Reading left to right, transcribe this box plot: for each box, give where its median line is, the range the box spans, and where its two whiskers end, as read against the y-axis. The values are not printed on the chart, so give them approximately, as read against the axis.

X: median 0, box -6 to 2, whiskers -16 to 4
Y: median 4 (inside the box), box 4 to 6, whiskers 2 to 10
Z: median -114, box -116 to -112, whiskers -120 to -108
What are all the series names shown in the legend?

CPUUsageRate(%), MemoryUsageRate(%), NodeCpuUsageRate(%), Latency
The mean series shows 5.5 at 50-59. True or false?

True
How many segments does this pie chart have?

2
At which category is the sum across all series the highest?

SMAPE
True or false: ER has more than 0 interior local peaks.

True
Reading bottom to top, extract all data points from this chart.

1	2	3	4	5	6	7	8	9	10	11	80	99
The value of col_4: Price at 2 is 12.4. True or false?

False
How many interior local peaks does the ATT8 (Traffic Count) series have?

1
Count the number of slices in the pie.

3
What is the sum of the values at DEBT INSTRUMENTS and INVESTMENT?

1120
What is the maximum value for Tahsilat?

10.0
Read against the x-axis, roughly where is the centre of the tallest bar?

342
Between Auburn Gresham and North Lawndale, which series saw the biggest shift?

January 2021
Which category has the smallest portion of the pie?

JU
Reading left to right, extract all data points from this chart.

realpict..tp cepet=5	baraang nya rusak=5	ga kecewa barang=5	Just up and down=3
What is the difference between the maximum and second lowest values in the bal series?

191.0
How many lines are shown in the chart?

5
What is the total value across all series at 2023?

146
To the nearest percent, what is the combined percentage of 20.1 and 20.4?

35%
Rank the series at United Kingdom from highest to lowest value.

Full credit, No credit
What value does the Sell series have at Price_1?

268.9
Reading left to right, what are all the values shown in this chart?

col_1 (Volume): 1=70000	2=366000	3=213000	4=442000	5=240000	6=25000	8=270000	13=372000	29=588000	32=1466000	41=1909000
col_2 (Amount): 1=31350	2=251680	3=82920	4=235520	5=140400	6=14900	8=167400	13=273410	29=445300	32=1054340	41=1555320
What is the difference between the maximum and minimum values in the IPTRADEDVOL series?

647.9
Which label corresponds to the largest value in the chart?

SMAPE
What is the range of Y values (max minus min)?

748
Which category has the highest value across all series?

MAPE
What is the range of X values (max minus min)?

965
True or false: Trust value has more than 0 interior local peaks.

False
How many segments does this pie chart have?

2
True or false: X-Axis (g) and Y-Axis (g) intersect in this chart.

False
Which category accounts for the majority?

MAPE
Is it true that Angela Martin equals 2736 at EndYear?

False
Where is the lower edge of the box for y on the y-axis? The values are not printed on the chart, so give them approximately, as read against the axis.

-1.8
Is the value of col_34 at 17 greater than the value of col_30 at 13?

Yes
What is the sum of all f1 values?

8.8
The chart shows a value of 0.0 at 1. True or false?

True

* **TASK INSTRUCTIONS**: Please return every line of the data above that contains the word "against".

* **ANSWER BOX**:
Reading left to right, transcribe this box plot: for each box, give where its median line is, the range the box spans, and where its two whiskers end, as read against the y-axis. The values are not printed on the chart, so give them approximately, as read against the axis.
Read against the x-axis, roughly where is the centre of the tallest bar?
Where is the lower edge of the box for y on the y-axis? The values are not printed on the chart, so give them approximately, as read against the axis.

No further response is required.